/ Como se Desenha uma Investigação

Relatar a experiência de gravidez, parto e pós-parto de mulheres negras e afrodescendentes para chamar a atenção para o racismo nos cuidados de saúde

Começou por querer ser professora, mas as dimensões social e cultural da Antropologia acabaram por despoletar na Laura Brito a curiosidade pela investigação. Hoje, a estudante do doutoramento em Pós-Colonialismos e Cidadania Global, que resulta de parceria entre o Centro de Estudos Sociais da Universidade de Coimbra e a Faculdade de Economia da Universidade de Coimbra, encontra-se a desenvolver o projeto de doutoramento Interseção de raça, género e classe - uma análise das experiências de gravidez, parto e pós-parto das mães negras e afrodescendentes em Lisboa, orientado por João Arriscado Nunes e coorientado por Susana Noronha. Apesar de ser uma investigação que toca em memórias traumáticas das mulheres inquiridas, é também um espaço onde estas mulheres se sentem seguras para falar do seu sofrimento e das suas histórias de vida, sabendo que as suas palavras são escutadas, mas, acima de tudo, utilizadas para dar voz a esta realidade.

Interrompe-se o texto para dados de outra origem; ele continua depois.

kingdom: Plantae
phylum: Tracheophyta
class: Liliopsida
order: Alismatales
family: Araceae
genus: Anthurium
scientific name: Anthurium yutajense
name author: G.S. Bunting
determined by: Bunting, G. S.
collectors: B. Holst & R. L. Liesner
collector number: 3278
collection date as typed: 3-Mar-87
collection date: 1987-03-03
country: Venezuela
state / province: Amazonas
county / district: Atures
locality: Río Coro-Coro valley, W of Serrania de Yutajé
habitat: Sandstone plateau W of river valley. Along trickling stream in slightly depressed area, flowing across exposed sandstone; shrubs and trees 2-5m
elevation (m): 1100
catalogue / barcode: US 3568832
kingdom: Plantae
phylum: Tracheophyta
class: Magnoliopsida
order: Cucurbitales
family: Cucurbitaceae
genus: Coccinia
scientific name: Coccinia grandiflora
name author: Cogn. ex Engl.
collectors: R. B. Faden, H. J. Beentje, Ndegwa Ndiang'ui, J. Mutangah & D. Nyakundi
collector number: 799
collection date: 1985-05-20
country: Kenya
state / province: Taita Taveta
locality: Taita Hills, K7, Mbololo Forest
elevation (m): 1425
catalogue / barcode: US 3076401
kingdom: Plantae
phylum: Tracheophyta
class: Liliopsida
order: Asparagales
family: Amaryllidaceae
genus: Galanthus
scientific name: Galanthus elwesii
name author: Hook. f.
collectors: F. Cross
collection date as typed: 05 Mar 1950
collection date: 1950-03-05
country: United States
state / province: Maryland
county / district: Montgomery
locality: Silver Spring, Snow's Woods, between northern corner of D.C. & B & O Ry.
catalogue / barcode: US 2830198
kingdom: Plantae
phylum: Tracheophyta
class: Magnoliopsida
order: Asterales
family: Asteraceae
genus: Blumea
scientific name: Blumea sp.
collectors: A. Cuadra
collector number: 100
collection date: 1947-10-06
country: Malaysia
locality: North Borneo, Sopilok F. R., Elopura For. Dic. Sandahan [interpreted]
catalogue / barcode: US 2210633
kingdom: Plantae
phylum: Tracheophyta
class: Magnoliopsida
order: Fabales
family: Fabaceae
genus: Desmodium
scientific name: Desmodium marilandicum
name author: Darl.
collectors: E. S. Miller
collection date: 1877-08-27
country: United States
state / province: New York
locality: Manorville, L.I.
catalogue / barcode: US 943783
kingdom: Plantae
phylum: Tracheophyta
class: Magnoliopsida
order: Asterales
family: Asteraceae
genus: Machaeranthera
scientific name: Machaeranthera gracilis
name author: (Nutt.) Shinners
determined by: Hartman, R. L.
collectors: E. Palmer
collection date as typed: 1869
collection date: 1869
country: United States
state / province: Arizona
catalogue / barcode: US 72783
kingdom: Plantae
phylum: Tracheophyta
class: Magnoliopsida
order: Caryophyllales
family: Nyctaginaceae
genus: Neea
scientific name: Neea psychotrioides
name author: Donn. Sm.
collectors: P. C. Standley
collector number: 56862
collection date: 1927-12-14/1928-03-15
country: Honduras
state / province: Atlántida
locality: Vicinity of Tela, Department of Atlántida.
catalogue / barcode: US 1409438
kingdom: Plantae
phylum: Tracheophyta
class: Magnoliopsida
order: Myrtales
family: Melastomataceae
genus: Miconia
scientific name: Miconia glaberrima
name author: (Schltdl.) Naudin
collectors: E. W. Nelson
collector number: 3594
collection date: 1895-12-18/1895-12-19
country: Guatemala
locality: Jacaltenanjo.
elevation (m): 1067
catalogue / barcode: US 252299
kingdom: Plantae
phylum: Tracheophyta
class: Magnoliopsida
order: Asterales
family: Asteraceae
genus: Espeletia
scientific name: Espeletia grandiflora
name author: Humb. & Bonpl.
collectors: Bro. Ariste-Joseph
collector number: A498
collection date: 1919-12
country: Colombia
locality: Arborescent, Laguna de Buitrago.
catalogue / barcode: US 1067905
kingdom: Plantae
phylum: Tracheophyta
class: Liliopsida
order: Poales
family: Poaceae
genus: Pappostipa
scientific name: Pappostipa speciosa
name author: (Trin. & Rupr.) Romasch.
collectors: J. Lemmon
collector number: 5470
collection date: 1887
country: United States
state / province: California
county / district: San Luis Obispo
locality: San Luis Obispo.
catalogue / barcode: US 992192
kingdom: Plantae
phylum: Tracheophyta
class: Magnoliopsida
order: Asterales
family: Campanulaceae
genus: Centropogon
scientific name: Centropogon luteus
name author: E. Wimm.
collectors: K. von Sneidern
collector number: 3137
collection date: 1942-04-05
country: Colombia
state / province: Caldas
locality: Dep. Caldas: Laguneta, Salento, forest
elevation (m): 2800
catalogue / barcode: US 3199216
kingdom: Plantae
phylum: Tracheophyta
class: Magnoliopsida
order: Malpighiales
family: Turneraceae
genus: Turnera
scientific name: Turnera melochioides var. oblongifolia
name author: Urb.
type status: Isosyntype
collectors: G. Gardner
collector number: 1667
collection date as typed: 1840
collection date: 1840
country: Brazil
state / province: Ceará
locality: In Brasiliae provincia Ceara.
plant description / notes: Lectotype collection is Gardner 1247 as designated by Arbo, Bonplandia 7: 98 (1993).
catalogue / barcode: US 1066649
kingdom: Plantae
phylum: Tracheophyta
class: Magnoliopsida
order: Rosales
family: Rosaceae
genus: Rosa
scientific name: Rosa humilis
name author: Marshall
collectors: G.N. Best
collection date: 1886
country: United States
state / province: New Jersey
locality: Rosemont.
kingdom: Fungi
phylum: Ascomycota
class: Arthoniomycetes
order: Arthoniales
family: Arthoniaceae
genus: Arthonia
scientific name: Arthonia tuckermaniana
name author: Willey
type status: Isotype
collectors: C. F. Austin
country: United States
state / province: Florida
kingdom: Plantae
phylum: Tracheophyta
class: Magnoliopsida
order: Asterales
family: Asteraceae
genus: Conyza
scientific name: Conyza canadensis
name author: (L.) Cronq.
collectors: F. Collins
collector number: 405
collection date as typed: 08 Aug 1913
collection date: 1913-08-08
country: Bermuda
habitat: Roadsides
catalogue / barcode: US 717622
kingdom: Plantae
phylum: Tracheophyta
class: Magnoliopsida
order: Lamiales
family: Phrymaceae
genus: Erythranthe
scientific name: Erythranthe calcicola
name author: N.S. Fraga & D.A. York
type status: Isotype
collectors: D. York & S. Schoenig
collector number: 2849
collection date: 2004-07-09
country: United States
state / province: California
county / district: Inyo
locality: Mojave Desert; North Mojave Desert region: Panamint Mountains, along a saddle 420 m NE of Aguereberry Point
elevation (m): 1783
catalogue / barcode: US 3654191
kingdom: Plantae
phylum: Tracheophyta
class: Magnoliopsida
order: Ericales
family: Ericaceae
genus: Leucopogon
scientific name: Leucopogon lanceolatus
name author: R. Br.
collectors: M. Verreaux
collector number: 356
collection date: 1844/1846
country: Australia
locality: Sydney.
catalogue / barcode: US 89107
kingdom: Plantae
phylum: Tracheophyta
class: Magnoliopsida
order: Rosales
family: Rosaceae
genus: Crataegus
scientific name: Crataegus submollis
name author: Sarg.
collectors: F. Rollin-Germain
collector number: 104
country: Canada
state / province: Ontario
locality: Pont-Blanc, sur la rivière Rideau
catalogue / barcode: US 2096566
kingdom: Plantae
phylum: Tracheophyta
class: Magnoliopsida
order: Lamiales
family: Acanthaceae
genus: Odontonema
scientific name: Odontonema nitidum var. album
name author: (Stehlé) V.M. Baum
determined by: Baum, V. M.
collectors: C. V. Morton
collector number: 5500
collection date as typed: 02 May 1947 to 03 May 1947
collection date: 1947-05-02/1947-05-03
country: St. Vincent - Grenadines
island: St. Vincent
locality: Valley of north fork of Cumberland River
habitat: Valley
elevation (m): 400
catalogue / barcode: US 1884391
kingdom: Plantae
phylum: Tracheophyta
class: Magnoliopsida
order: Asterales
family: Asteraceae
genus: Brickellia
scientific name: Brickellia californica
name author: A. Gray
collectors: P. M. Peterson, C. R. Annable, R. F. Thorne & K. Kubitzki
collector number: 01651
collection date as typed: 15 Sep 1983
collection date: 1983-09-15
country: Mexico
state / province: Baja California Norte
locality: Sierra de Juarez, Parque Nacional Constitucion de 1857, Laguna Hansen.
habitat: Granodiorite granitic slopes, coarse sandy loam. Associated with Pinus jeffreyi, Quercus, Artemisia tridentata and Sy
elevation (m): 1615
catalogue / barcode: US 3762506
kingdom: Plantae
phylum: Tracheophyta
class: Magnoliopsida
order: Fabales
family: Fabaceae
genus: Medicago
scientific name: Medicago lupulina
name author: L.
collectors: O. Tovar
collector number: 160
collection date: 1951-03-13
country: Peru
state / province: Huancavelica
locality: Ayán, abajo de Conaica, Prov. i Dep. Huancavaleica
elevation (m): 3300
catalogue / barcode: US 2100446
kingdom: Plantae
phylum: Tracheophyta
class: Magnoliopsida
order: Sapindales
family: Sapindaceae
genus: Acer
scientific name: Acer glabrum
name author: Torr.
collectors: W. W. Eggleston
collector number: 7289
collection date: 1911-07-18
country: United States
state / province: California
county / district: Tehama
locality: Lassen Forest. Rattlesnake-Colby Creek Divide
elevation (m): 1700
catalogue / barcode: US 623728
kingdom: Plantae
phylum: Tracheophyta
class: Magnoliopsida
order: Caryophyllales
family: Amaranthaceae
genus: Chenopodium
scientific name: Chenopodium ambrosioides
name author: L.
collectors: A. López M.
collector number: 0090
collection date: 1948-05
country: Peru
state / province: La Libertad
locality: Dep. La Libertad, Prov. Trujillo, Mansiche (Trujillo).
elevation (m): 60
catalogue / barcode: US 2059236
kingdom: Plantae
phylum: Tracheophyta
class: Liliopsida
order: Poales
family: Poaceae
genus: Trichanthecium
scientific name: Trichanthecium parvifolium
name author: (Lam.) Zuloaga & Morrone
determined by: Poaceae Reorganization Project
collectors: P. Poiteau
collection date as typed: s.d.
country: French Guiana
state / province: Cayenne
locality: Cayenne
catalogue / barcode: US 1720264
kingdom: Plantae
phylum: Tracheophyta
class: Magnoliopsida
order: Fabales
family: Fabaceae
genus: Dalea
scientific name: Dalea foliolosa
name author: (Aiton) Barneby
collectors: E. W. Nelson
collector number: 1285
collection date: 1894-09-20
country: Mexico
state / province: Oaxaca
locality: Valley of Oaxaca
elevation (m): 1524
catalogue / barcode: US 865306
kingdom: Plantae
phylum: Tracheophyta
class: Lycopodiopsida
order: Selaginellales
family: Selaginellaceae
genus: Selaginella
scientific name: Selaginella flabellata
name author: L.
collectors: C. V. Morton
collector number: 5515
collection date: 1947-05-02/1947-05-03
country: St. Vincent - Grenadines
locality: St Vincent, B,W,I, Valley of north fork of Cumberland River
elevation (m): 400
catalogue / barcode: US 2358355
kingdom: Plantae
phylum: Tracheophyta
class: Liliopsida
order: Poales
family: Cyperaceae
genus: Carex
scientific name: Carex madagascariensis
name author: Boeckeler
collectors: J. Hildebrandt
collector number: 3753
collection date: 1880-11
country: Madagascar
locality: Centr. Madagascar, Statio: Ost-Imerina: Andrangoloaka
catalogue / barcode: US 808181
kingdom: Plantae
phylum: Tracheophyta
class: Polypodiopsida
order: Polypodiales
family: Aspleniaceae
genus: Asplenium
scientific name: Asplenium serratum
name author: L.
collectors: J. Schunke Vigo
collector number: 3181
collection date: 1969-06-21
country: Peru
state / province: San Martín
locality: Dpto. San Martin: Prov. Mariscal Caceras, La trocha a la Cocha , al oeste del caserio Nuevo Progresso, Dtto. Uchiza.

És formada em Antropologia e estás a frequentar um doutoramento na área da Sociologia e do Pós-Colonialismo. Como é que surge esta mudança de área de estudo e investigação?

Gostava de dizer que isto tem um fundamento um bocadinho mais concreto, mas, na verdade, é uma sucessão de azares, que, na realidade, para mim foram sortes. Quando acabei o mestrado, o meu orientador da dissertação, o doutor Jorge Varanda, convidou-me para fazer parte de um projeto de curta duração para a recuperação do arquivo da Companhia de Diamantes de Angola. O trabalho não passava apenas pela reparação da parte documental (estávamos a fazer digitalização e análise de documentos), tinha também um trabalho de fundo sobre o contexto. E foi a partir daí que comecei a ter contacto com a Sociologia e com o Pós-Colonismo, muito embora nessa altura não fizesse essa associação, porque há uma certa separação entre aquilo que estudamos na Antropologia em relação ao colonismo daquilo que se estuda na Sociologia.

Depois dessa bolsa ter terminado, tive de procurar outras oportunidades e abriu uma bolsa, à qual me candidatei, no Centro de Estudos Sociais da Universidade de Coimbra para o projeto ETHOS - Towards the European Theory of Justice and Fairness, sobre a noção de justiça de uma forma alargada, não justiça formal. A ideia passava por entender – em articulação com outros cinco países da Europa – a noção de justiça na realidade das pessoas e como é que a crise económica de 2008-2018 afetou a perspetiva que a pessoas têm relativamente à justiça e ao acesso a ela. Este projeto tinha uma abordagem a partir das Epistemologias do Sul e toda essa componente teórica e filosófica foi aplicada aos nossos estudos de caso. A partir daí, comecei a banhar-me muito nesse mundo. E calhou que no momento em que acabava essa bolsa iniciava o programa de doutoramento que frequento. Concorri à atribuição de bolsas de doutoramento da Fundação para a Ciência e a Tecnologia (FCT), consegui bolsa e conforme acabo a bolsa no projeto de investigação ETHOS começo o doutoramento.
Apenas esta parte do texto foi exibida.